Из Сорренто вернулся Горький. Его сразу взяли в оборот, поселили в особняке Рябушинского, окружили государственной заботой. Поэт Д'Актиль отметил это событие в «Чукоккале» новой «Песней о Буревестнике»: в нем гордую птицу, которая накликала бурю, вопрошают, чем она занималась до 17-го года, какова ее специальность, чем она служить могла бы в обстоятельствах момента… Буревестник отвечает, что умеет реять. Власть отвечает: «Нам сейчас другое нужно. Не могли бы вы, примерно, возглавлять хозучрежденье? Или заняли, быть может, пост второго казначея при президиуме съезда потребительских коопов?» Но Буревестник хочет реять, и его свозят "без особого почета в помещение музея при «Архивах Революций»: отвели большую клетку, предписали норму корму и повесили плакатик:

– Буревестник. Тот, который".





С одной стороны – государственная забота, с другой – государственная немилость. С одной – клетка золотая, с другой – железная.

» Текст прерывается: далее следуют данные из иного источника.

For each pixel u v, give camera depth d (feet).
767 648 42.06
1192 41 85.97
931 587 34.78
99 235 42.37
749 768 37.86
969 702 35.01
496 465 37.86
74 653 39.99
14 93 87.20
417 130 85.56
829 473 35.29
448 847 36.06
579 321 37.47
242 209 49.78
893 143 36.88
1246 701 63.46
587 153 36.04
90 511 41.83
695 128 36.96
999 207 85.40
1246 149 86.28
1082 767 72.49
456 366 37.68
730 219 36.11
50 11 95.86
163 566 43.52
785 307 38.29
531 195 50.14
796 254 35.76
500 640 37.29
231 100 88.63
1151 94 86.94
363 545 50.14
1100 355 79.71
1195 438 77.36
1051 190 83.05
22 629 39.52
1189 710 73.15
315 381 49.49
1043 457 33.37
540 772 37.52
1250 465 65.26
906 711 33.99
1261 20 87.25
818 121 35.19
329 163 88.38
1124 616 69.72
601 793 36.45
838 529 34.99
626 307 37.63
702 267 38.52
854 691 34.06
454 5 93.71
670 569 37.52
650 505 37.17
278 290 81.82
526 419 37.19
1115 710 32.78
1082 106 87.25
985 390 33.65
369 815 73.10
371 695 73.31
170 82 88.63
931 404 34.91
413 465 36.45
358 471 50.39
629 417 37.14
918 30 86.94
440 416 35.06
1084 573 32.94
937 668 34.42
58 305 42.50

Куда денется опальный Чуковский? Он ушел с головой в работу, по большей части не связанную с детской литературой: взялся писать о молодом Льве Толстом и его окружении. Читаем написанную в это время статью «Дружинин и Лев Толстой»:

"Даже у Томаса Гуда, автора скорбных стихов, насыщенных социальным протестом, он Дружинин подслушал слова, знаменующие примирение с действительностью:

«Наш мир хорош, очень хорош… Он далеко не так гадок, как разные люди о том провозглашают… Будем надеяться, что все устроено к лучшему».

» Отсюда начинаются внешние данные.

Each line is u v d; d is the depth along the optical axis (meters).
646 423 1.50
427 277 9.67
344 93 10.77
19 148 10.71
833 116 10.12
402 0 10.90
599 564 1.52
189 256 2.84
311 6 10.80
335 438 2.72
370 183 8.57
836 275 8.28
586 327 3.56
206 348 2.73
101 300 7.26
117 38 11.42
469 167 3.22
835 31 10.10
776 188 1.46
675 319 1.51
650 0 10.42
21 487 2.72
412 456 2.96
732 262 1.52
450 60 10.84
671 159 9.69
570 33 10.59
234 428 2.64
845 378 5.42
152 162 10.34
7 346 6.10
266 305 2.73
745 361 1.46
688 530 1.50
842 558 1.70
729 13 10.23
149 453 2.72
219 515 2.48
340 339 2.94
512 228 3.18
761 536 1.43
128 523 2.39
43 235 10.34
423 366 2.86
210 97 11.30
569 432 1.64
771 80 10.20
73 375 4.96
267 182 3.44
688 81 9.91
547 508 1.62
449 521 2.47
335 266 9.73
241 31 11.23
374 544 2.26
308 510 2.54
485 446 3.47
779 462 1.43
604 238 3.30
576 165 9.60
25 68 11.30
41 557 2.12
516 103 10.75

Правда, слова эти были сказаны Томасом Гудом почти в беспамятстве, на смертном одре, и нисколько не выражали его литературного credo…"

А несколько страниц спустя он цитирует молодого Толстого: «Возмущение – склонность обращать внимание преимущественно на то, что возмущает, есть большой порок и именно нашего века… умышленно ищи всего хорошего, доброго, отворачивайся от дурного, а право, не притворяясь, ужасно многое можно любить не только в России, но и у самоедов». Чуковский комментирует: это написано под наваждением Дружинина.

Поразительная проговорка: фактически К. И. дважды повторяет похожую мысль, из которой прямо-таки торчит подсознательное: мир кажется хорошим только в беспамятстве, в помешательстве, на смертном одре; отворачиваться от дурного и находить в России достойное любви можно только под наваждением… Для него сейчас мир плох, а страна – тюрьма. Он снял дачу в Сиверской, уехал туда – и там пишет историко-литературоведческие статьи. В Сиверскую Лида и написала ему из города: в Ленинград приехал Дос Пассос.

Джон Дос Пассос, прогрессивный американский писатель, защитник Сакко и Ванцетти, этим летом приехал в советскую Россию – и много позже записал свои воспоминания об этой поездке. Впечатления смешанные, есть удивленные, есть восторженные, осторожные, неприязненные. Увиденные им люди не всегда сыты (из еды упоминаются хлеб, каша, капуста, картошка, да еще икра на Каспии), но ходят в Эрмитаж и проявляют колоссальное любопытство… Ленинградская публика – лучшая в мире, люди – умные, удивительные, эрудированные, интересные… Важно вот что: в воспоминаниях Дос Пассоса мы видим начало сталинизма. Он замечает вездесущие сталинские портреты (его знакомая актриса грозит им кулачком, когда ее никто не видит), замечает, что о Сталине никто не говорит – разве что ярославский извозчик на ломаном немецком объяснил, «что все ужасно», и только Сталин способен навести порядок. Заканчивает американский писатель свои воспоминания минорным аккордом: выехал на территорию некоммунистической еще Польши и почувствовал, что вырвался из тюрьмы.